▶ _Extracted text_
# Does anyone know this horse? Not stolen



## Jeska (28 June 2011)

Large black registered dales gelding. He was over height and stood around 15.1

He was all black with a big white star. Lovely nature and nice ride. 

He had mud fever under his feathers which would leave open sores if not treated.

His passport name was Ike (spelling??) He would be about 12 now

Believe he was sold from a sales in Yorkshire in May/June 2009

Would love to know any news good or bad


----------



## Jeska (28 June 2011)

Some photos


----------



## Cuffey (29 June 2011)

Could this be his passport

Equine Details - Hartbrigg Black Ike
Date of Birth  04-May-1998
Gender Gelding
Colour Black
Height
Sire Name Hett Brown Boy
Dam Name Hartbrigg Black Magic
Breed DALES PONY
Submitted by Dales Pony Society
Studbook/Section Section A
Birth Country United Kingdom

If you are sure it is him you could contact the Dales Pony Soc to ask for your details to be passed to current registered owner with a request ''how is he now''


----------



## Jeska (29 June 2011)

Thanks Cuffey

Not sure as he wasnt mine. I wanted to buy hvim but he failed the vetting. Ijust know his passport name was Ike. It cant harm to try


----------



## flowerlady (29 June 2011)

Nice one Cuffey


----------



## shelley8697 (29 June 2011)

It may not be him as he is overheight therefore he would not be registered in the 'A' section of the Dales studbook.

????


----------



## flowerlady (29 June 2011)

shelley8697 said:



			It may not be him as he is overheight therefore he would not be registered in the 'A' section of the Dales studbook.

????
		
Click to expand...

Wouldn't he have been registered at birth?  It doesn't give a height on that info?


----------



## Cuffey (30 June 2011)

shelley8697 said:



			It may not be him as he is overheight therefore he would not be registered in the 'A' section of the Dales studbook.

????
		
Click to expand...

I wondered that as well
There were others with IKE in the name will look again on NED it depends if IKE was an abbreviation of his real name --only one 1998 was born in Canada reg part bred
Bickerdike Big Thunder-- dam an unregistered Percheron

Another thought join and try posting on Dalesfans


----------



## Jeska (30 June 2011)

Thankyou. Ill do that now


----------



## Jeska (1 July 2011)

Iv emailed the dales pony society so fingers crossed


----------

▶ _Aim of the exercise_
Rewrite the thread about the Dales gelding, starting with "# Does anyone" and going on through "and nice ride.", with "white star" changed to "white blaze". Nothing in the records is needed here.

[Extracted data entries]

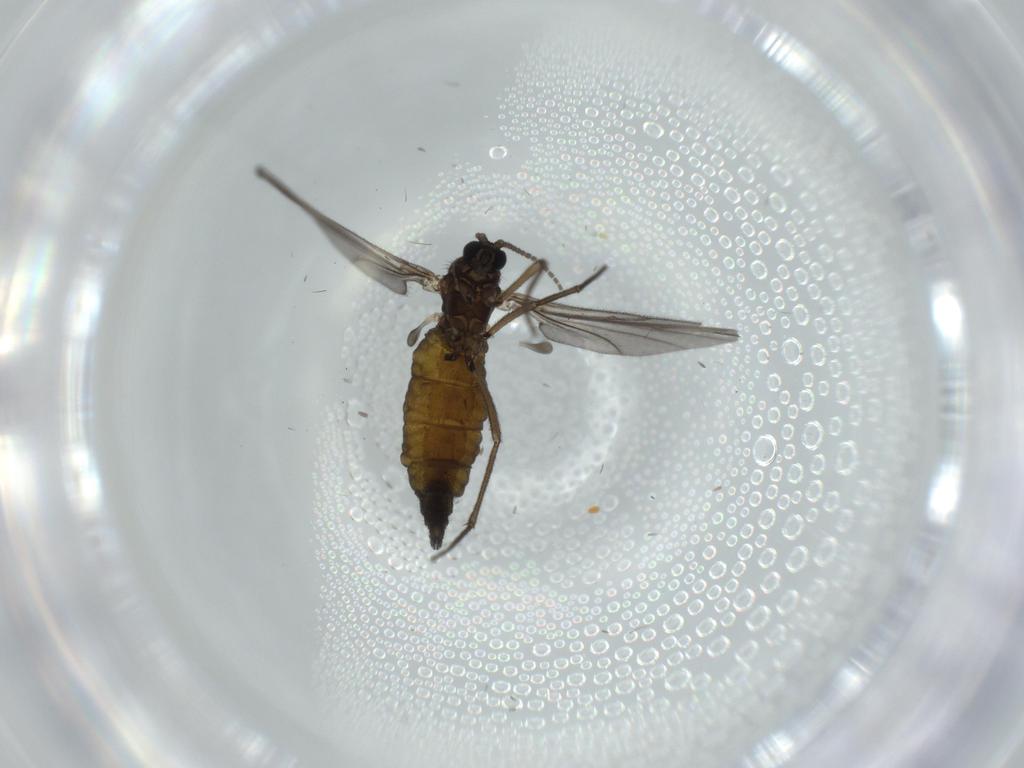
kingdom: Animalia
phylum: Arthropoda
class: Insecta
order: Diptera
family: Sciaridae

▶ _Reply_
# Does anyone know this horse? Not stolen



## Jeska (28 June 2011)

Large black registered dales gelding. He was over height and stood around 15.1

He was all black with a big white blaze. Lovely nature and nice ride.